Im allgemeinen kann man sagen, daß die Elemente mit niedrigem Atomgewicht am weitesten verbreitet sind. Was z. B. Gruppe 1, 4 und 7 anlangt, so bemerken wir, daß die Häufigkeit des Vorkommens vom ersten zum zweiten Element wächst, und dann bis zum Ende der Reihe abnimmt. So ist Lithium in ganz kleinen Mengen weit verbreitet, Natrium in reichlichen Mengen vorhanden, während Kalium dem Natrium und Rubidium dem Kalium an Menge bedeutend nachsteht.
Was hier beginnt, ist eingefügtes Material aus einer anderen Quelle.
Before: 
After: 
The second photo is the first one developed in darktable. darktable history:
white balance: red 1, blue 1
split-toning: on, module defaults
Ganz ebenso verhalten sich die Gruppen 4 und 7. In Gruppe 6 ist Sauerstoff, das erste Element, das häufigste, während nach abwärts eine stetige Abnahme der vorkommenden Menge festzustellen ist. Doch fehlt es auch nicht an Ausnahmen: so ist in Gruppe 2 Strontium weniger häufig als Baryum, ein Widerspruch, der wohl mit unserem zunehmenden Wissen seine Aufklärung finden wird.
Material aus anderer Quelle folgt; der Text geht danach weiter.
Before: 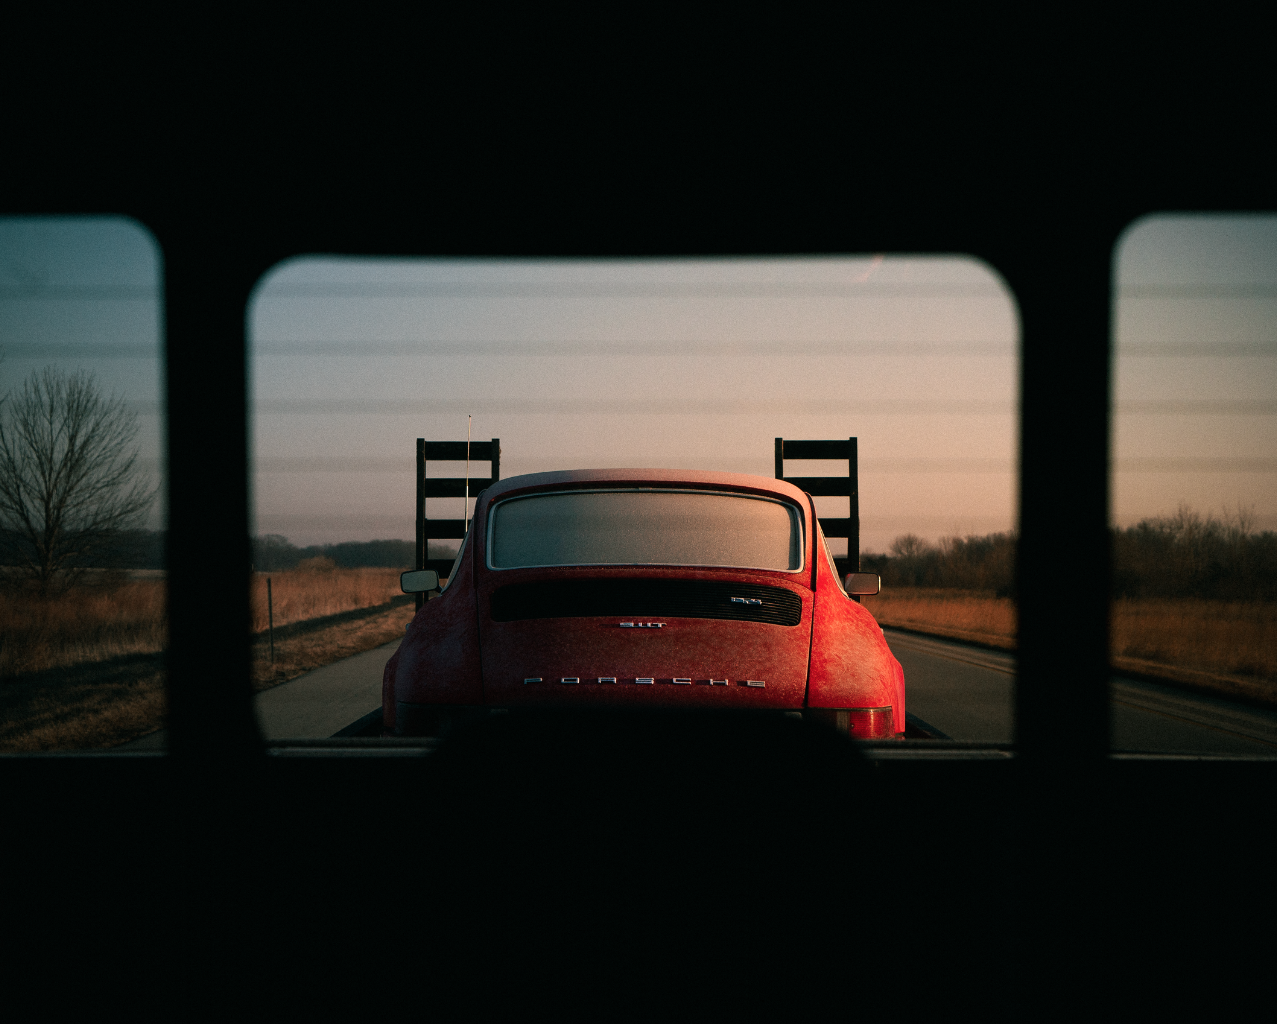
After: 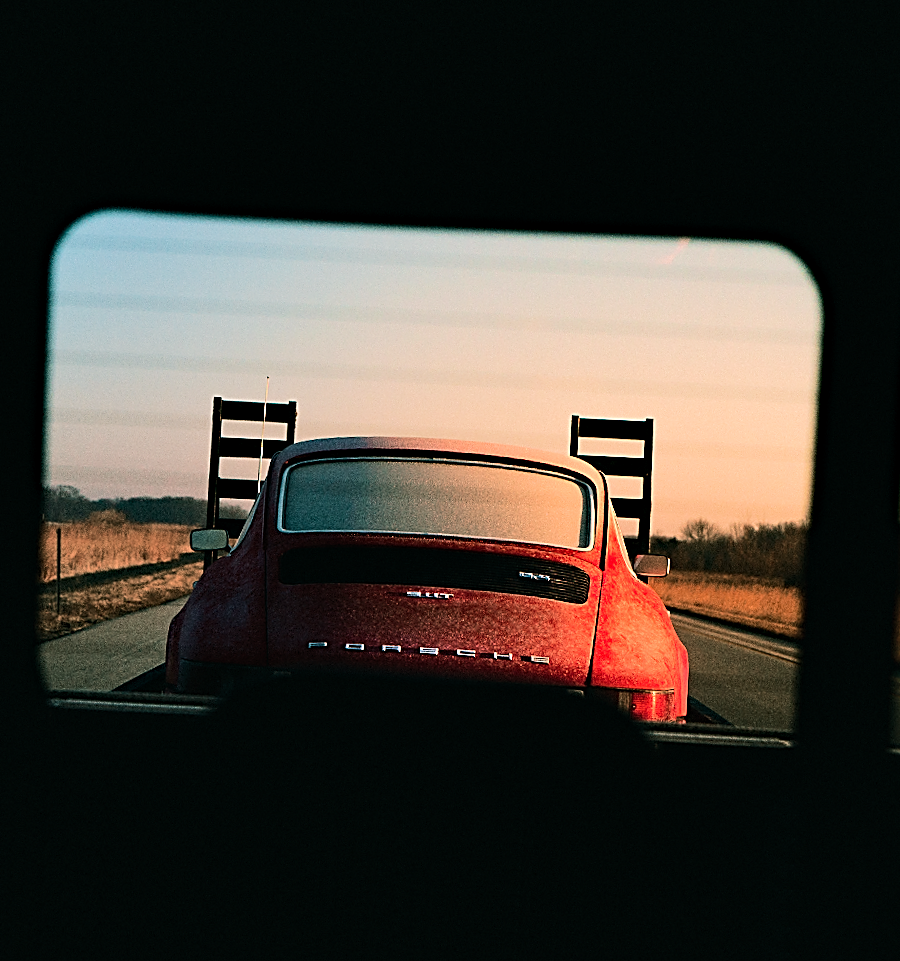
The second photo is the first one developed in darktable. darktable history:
haze removal: compatibility mode true, adaptive false
sharpen: amount 0.895
velvia: on, module defaults
tone equalizer: -7 EV 0.145 EV, -6 EV 0.622 EV, -5 EV 1.14 EV, -4 EV 1.37 EV, -3 EV 1.12 EV, -2 EV 0.6 EV, -1 EV 0.149 EV, edges refinement/feathering 500, mask exposure compensation -1.57 EV, preserve details no
shadows and highlights: shadows 36.76, highlights -27.89, soften with gaussian
crop and rotate: angle -2.99°, left 14.078%, top 0.025%, right 10.877%, bottom 0.051%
Bei der Besprechung der chemischen Verhältnisse der Erde sind wohl auch einige Worte über den Ursprung unserer Atmosphäre gerechtfertigt, wiewohl man hierin zu einem endgültig abschließenden Urteil noch nicht gekommen ist, sondern sich ihm erst allmählich nähert. Einige Geologen schließen aus dem Vorhandensein unserer gegenwärtigen Kohlenlagerstätten und der großen Mengen von Kalkstein – der als kohlensaurer Kalk 12% Kohlenstoff enthält – in der Erdrinde, daß in früheren geologischen Weltaltern die Atmosphäre reicher an Kohlensäure war als heute, und daß – da eine kohlensäurereichere Atmosphäre mehr Sonnenwärme aufnimmt und Kohlensäure das atmosphärische Nahrungsmittel der Pflanzen ist – dies der Grund sei für die gewaltige Flora früherer Zeiträume. Dagegen ist aber einzuwenden, daß luftatmende Tiere in einer kohlensäurereichen Atmosphäre nicht leben können. – Wohl ist es gewiß, daß der Kohlenstoff des Kalksteins einst zum größten Teile in der Atmosphäre enthalten war, aber war dies jemals zu einer und derselben Zeit der Fall?